Difficile de résumer Enigma, tant ce récit est bizarre, déjanté et pourtant résolument humain. Michael Smith est une personne lamba qui, malgré sa jeunesse, s’ennuie déjà pas mal, enfermé dans une vie faite de routines. Mais, il est pris d’un vif intérêt, voire d’une excitation qui le surprend lui-même, lorsqu’une série de meurtres hyper-violents se déroule à quelques pas de son domicile. Piqué par une curiosité qui le dépasse, il découvre que les crimes sont commis par un être monstrueux qui aspire le cerveau de ses victimes pour s’en nourrir à l’aide d’une tige en verre. Ce criminel brutal est alors poursuivi par une sorte de super-héros masqué et capé portant le nom d’Enigma.

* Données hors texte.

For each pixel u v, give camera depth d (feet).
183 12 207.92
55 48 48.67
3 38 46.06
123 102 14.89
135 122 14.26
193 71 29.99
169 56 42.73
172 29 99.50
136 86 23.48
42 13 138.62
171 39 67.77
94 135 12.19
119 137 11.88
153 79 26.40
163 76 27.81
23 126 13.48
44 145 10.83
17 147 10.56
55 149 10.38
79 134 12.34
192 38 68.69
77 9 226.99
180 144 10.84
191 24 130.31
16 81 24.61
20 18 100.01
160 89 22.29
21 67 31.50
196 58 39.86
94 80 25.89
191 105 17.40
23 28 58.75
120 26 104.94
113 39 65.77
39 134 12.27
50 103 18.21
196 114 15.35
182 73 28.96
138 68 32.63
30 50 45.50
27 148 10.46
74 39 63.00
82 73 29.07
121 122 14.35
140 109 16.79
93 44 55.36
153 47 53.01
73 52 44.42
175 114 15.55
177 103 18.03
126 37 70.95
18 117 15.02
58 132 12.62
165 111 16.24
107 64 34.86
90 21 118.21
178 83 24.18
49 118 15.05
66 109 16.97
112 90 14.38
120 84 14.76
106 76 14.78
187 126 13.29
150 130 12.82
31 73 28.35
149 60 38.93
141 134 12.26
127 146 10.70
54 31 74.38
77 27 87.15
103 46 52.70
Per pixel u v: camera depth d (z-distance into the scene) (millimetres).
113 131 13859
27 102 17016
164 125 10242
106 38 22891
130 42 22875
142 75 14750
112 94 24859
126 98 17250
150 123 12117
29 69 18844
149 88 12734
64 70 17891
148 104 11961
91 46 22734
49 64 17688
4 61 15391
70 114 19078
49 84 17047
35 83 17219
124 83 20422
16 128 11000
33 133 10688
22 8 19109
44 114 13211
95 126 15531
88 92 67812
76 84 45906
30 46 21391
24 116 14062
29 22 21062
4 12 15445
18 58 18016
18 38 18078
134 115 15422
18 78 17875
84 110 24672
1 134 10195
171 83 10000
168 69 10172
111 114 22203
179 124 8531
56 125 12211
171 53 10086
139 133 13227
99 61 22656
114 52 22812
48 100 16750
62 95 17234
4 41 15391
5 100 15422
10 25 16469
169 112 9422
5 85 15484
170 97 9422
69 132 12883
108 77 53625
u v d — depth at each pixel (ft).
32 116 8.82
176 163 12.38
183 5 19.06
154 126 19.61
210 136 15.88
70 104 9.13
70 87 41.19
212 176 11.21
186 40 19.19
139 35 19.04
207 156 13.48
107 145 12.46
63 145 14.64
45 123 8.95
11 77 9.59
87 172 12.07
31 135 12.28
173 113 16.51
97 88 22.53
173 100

Tout cela perturbe au plus au point Michael lorsqu’il se remémore que ces deux créatures sont des héros d’un obscur comics qu’il adorait lire lorsqu’il était jeune garçon. De là, s’enchaine un récit à la fois intime, douloureux, sensible et halluciné !!! Ce titre est traduit et disponible en VF chez Urban Comics, et je vous le recommande très chaudement.

La compilation des cinq tomes en une seule intégrale (aux éditions Delcourt) est l’occasion de relire Saint Elme de Serge Lehman et Frederik Peeters. Mais avant d’évoquer ce tire, je souhaite revenir sur un autre titre créé par ce duo d’auteurs : L’homme gribouillé, publié en 2018. A sa sortie, je l’ai lu d’un traite puis en le reposant, je me suis dit, dans un souffle : « A quoi bon… c’est tout ?« . Autant le dire immédiatement, c’était une grossière erreur d’interprétation de ma part (sans compter que ce n’est pas vraiment un avis étayé). Il aura fallu rencontrer les deux auteurs en 2023 à l’occasion du Festival des livres d’en haut à Lille, pour mieux saisir leur création.

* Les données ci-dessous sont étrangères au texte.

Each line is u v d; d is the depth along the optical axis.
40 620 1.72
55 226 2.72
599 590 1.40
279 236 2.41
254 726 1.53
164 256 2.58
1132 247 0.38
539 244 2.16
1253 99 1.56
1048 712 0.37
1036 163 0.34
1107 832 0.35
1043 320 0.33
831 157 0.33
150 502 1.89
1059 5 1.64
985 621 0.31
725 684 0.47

Depuis, je me suis replongé dans L’homme gribouillé en ayant mieux perçu et saisi les intentions créatives et la détermination cosmogonique de Serge Lehman…. et ce fut une autre vision de cette bande dessinée qui s’est offerte à moi. Puis, si on la rattache aux autres créations (romanesques ou en bandes dessinées) de Lehman, on se rend compte que l’on n’est pas du tout dans un worldbuidling artificiel ou présomptueux, mais bien dans un univers à la fois cohérent, violent, mystérieux, mystique et un peu cryptique, mais profondément sensible et poétique.
Avec Saint Elme, on accède à une nouvelle proposition imaginative d’auteurs dans leur volonté de construire, de créer un univers et d’établir un bloc de sensations. A travers les cinq tomes de Saint Elme, Serge Lehman et Frederik Peeters distillent une ambiance d’étrange étrangeté, à la fois humide et fangeuse, avec une galerie de personnages avides, cupides, cruels, criminels. Le merveilleux fantastique est également convoqué : on y croise des fantômes, des mystères souterrains et telluriques, une montagne mystique et des batraciens envahissants.
A Saint Elme, une station thermale un peu obscure et fangeuse, perchée dans les montagnes, s’agite toute une galerie de personnages stupéfiants avec des motivations discordantes, pas toujours reluisantes, qui vont se croiser et se recroiser. Saint Elme est un récit à la fois unique et insolite d’enquête où l’on glisse sans s’en rendre compte dans le fantastique et le mystique, avec des brides d’amour et des relents de haine, de la cupidité exacerbée, de la tension, de la violence brute et de la torture et aussi… une vache qui s’embrase et des tas de grenouilles. C’est étonnant, c’est excentrique, c’est savamment dosé, servi par un dessin exceptionnel et un traitement chromatique inhabituel de Frederik Peeters.